A larger Super Regional faced a slightly different situation unrelated to any natural catastrophe exposure in property lines. Instead, the West Coast carrier found itself with a good-sized book of personal umbrella business in Florida, the remnant of a legacy program.
“They had gotten behind on their pricing,” which meant the umbrella book needed high double-digit rate increases in order to turn a profit, Tormey reported. The prospect of getting those rate hikes was dim, he said, explaining that the Florida department would not allow such hefty price shocks.
The carrier concluded that this was a product they weren’t going to continue with. “It wasn’t foundational to their organizational structure,” he said.

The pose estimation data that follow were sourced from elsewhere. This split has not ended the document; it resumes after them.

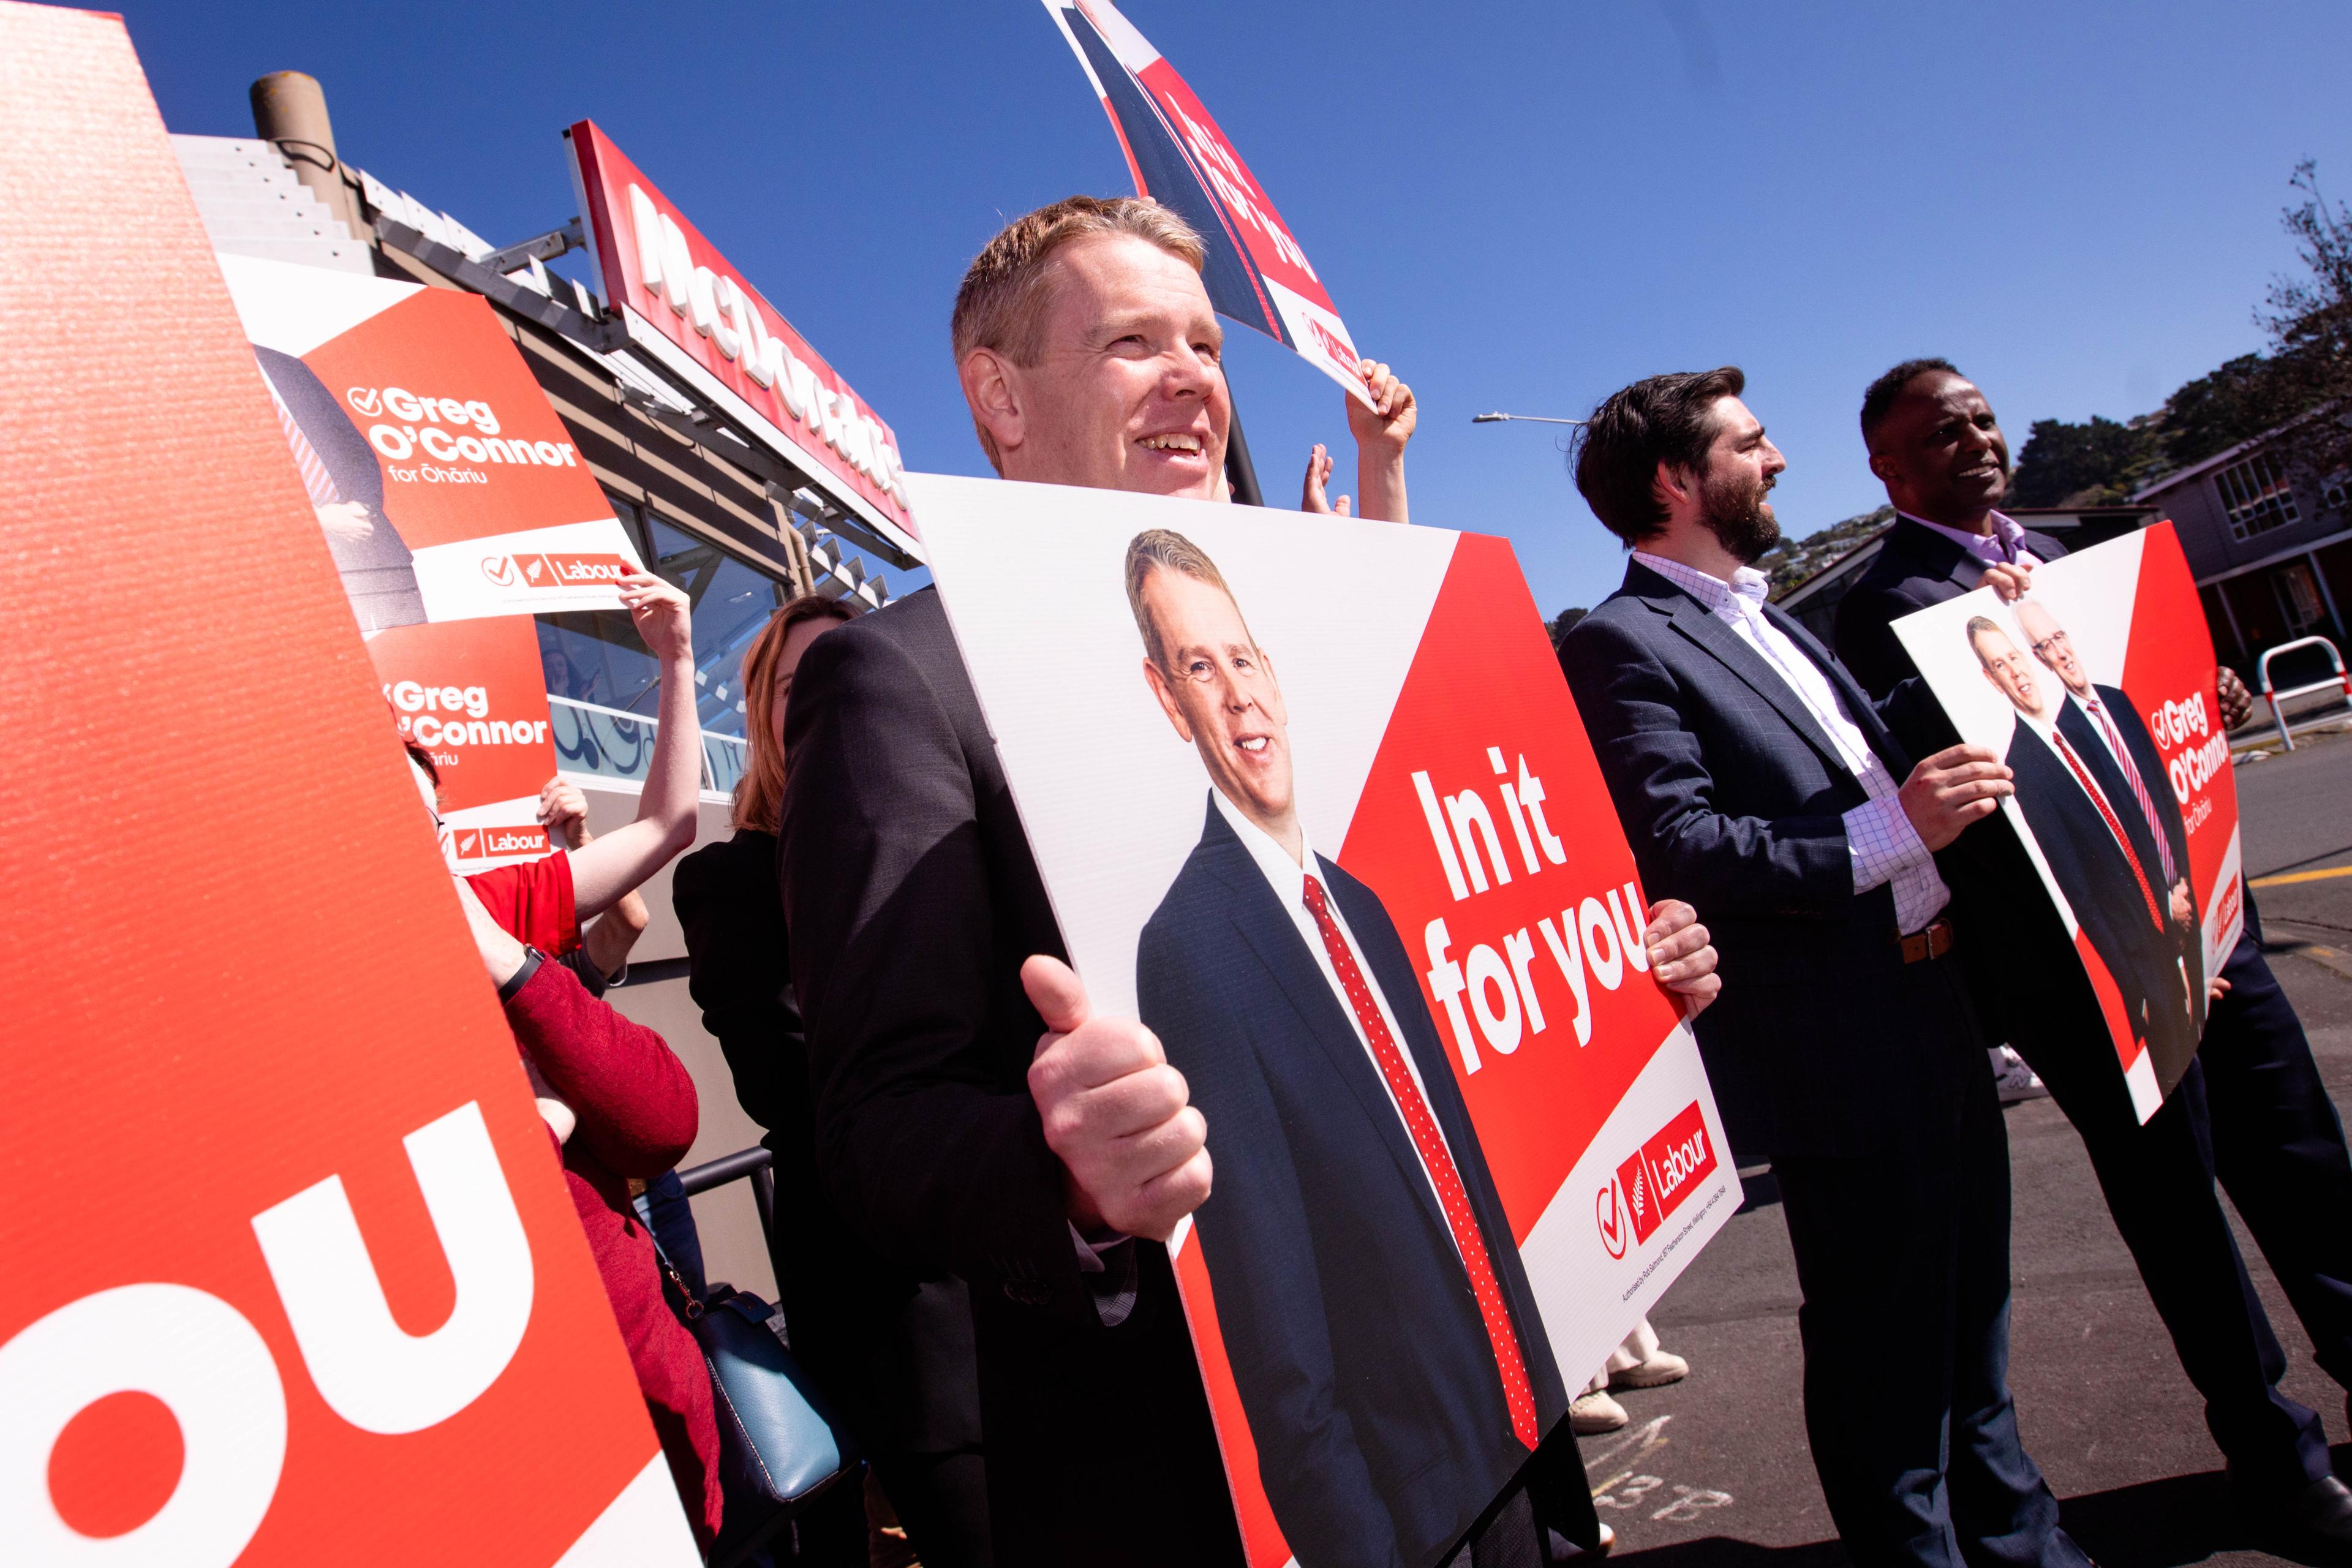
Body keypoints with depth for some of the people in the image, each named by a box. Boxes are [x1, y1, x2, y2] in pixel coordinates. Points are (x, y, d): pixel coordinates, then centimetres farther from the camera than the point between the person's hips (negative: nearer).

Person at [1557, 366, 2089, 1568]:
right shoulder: (1622, 643, -14)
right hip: (1839, 1057, -10)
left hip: (1935, 1014, 10)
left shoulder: (1767, 620, 17)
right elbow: (1677, 851, -24)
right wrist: (1892, 828, -24)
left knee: (1969, 1331, 24)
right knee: (1885, 1358, 6)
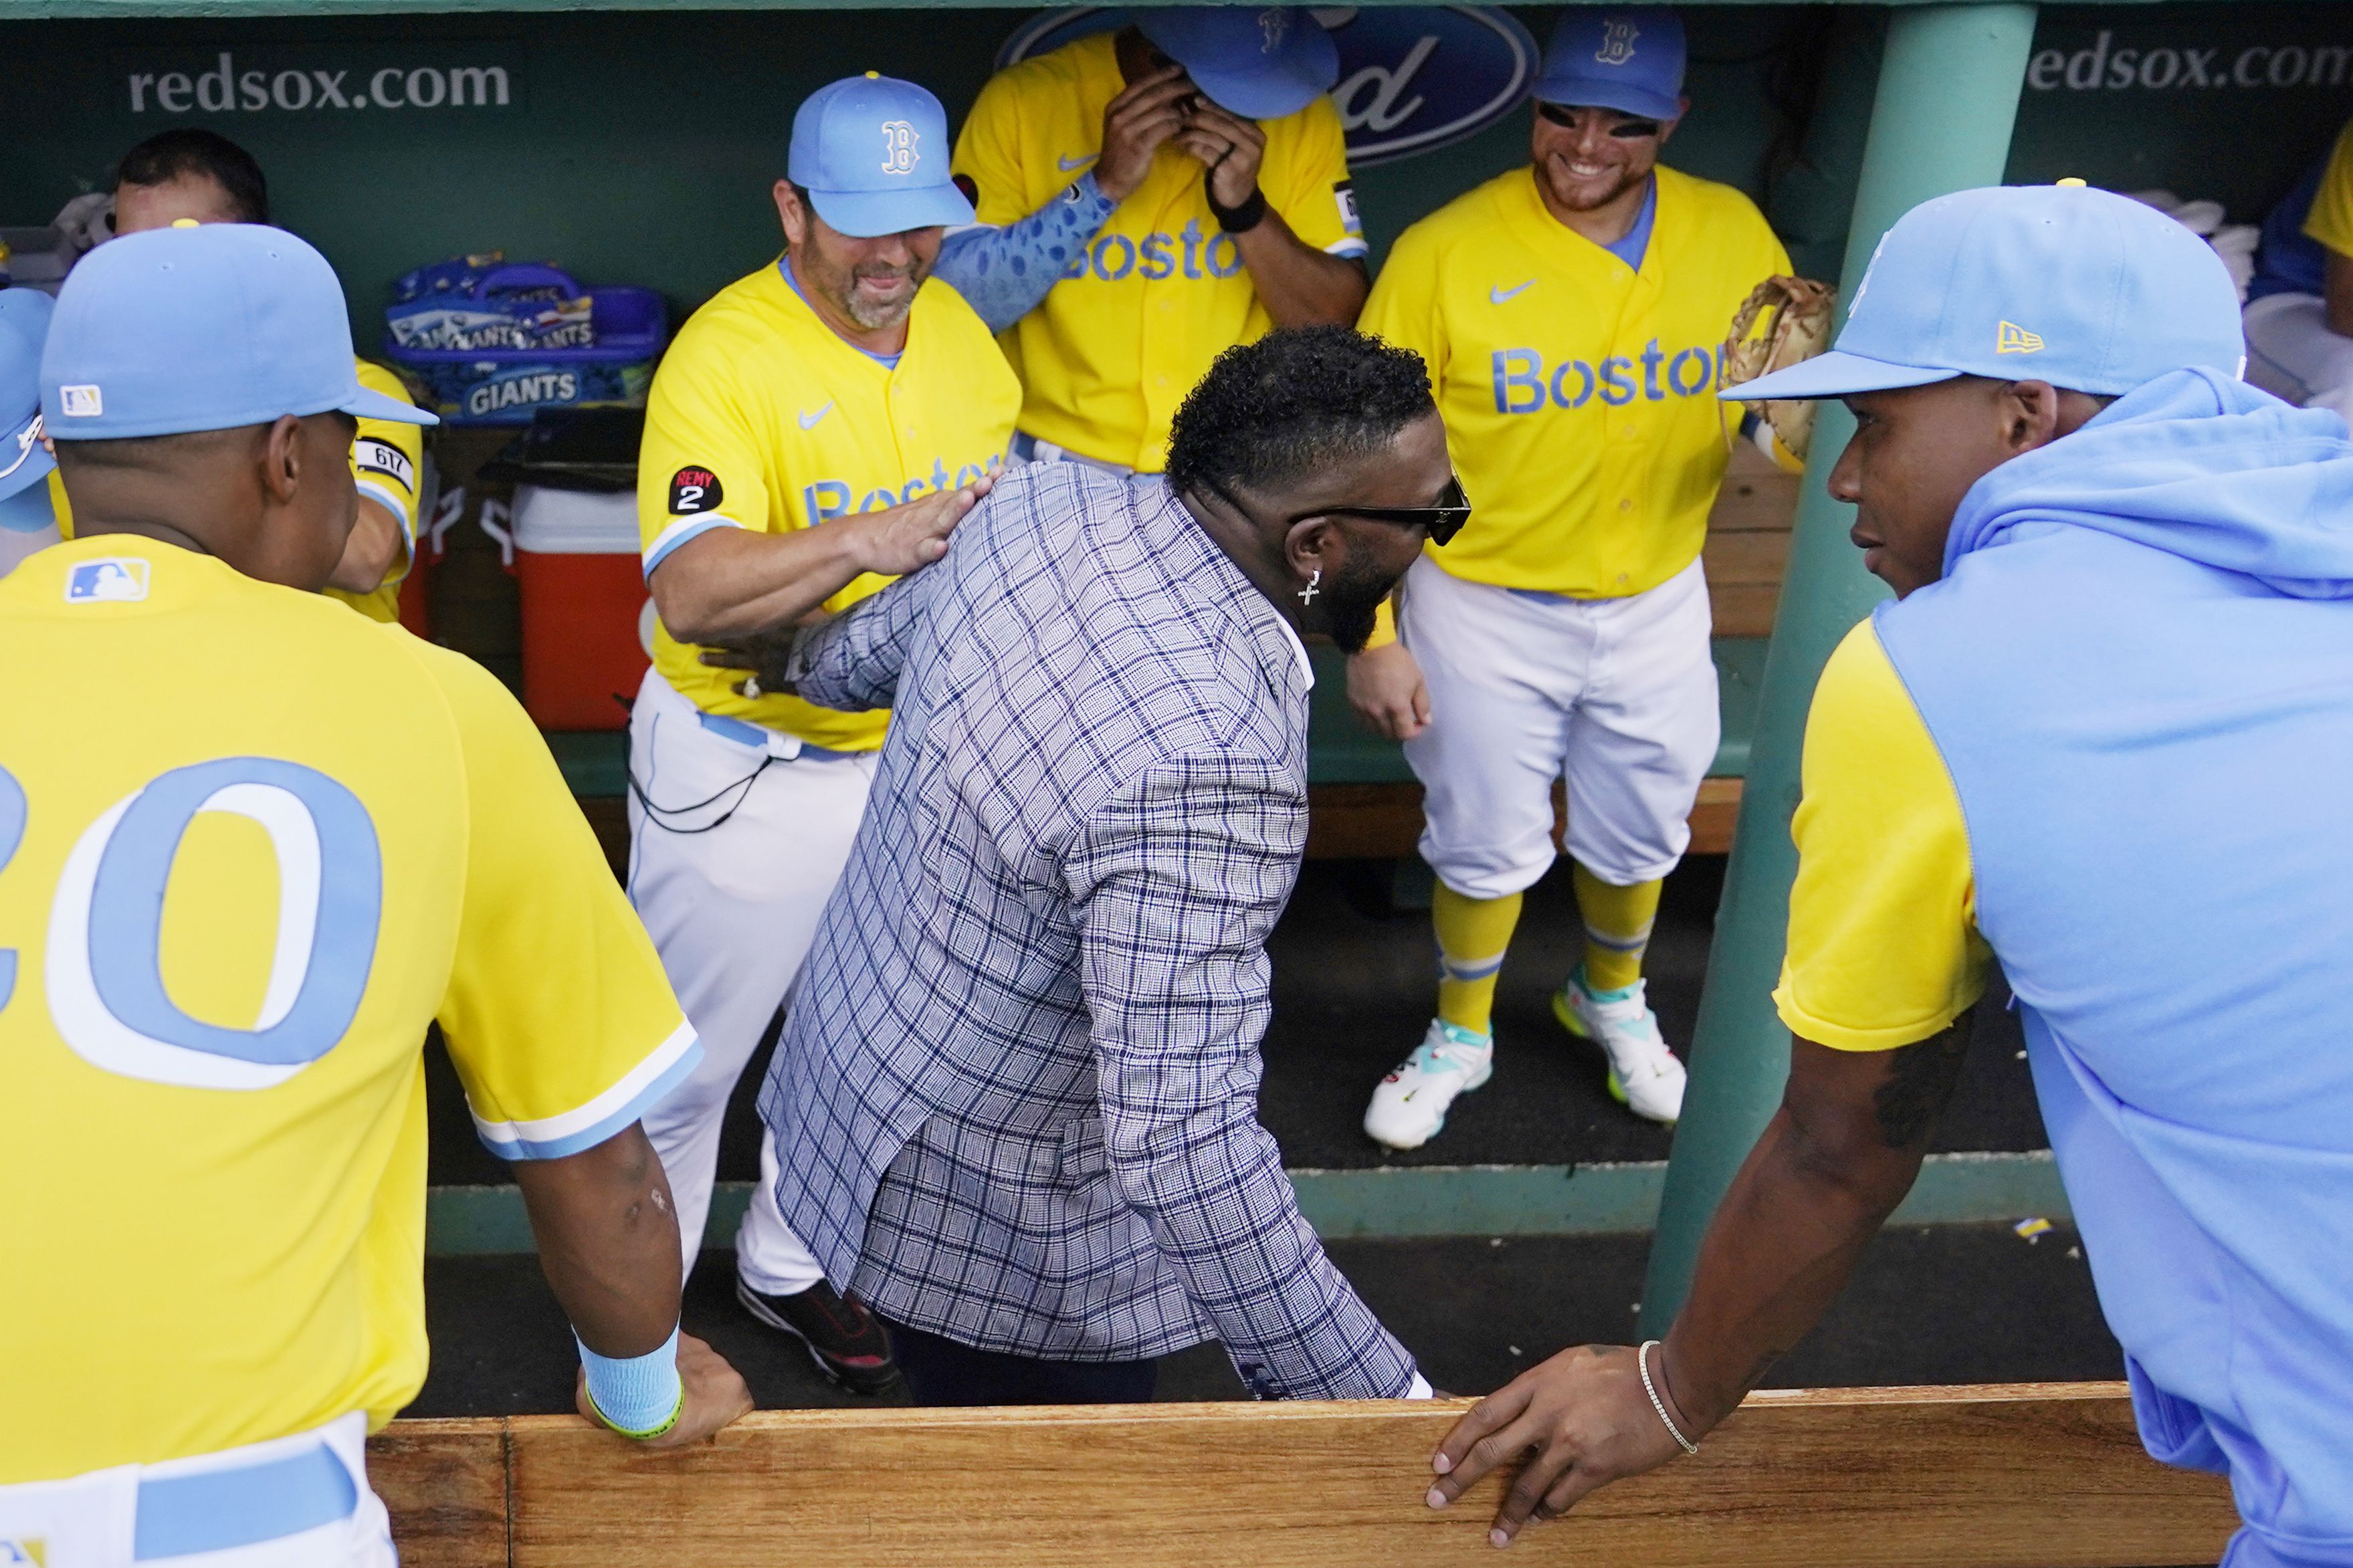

Tormey explained that the carrier was changing its internal systems and a cost/benefit analysis of retaining the umbrella product in its portfolio prompted the decision to drop it. “The cost to do the programming in their new systems was higher than the value of having that particular product in their portfolio,” he noted.
“So, we helped them. As they exited that business, we offered a quote right behind it to the agent. ‘We know your carrier is getting off this business. Here’s a quote to replace that.'”
“This play for them is really around giving their customer or agent a soft landing in the process,” Tormey said, stressing the dual benefit of allowing carriers more flexibility in making capital deployment decisions about where they want to grow, where they want to shrink and how they accomplish it.
“They can create some goodwill with regulators and with their distribution partners by working with another company to offer a more streamlined approach to replacing the business,” rather than approaching each policy decision on a one-off basis.
Agreeing that it’s somewhat similar to the concept of Florida takeout companies, Tormey sees a distinction in Griffin’s national market capability. “We did this with an organization in Connecticut because they were exiting a dwelling fire program where they couldn’t get necessary rate,” he reported.
Tormey is eager to meet with carrier CEOs, COOs and CFOs at the 2017 Super Regional P/C Insurer conference this week, to offer others the option of having an E&S market alternative in their toolbelts as they make tough decisions to improve their bottom lines. “It’s the opportunity to not just leave their customer and agent hanging” in the process, he said.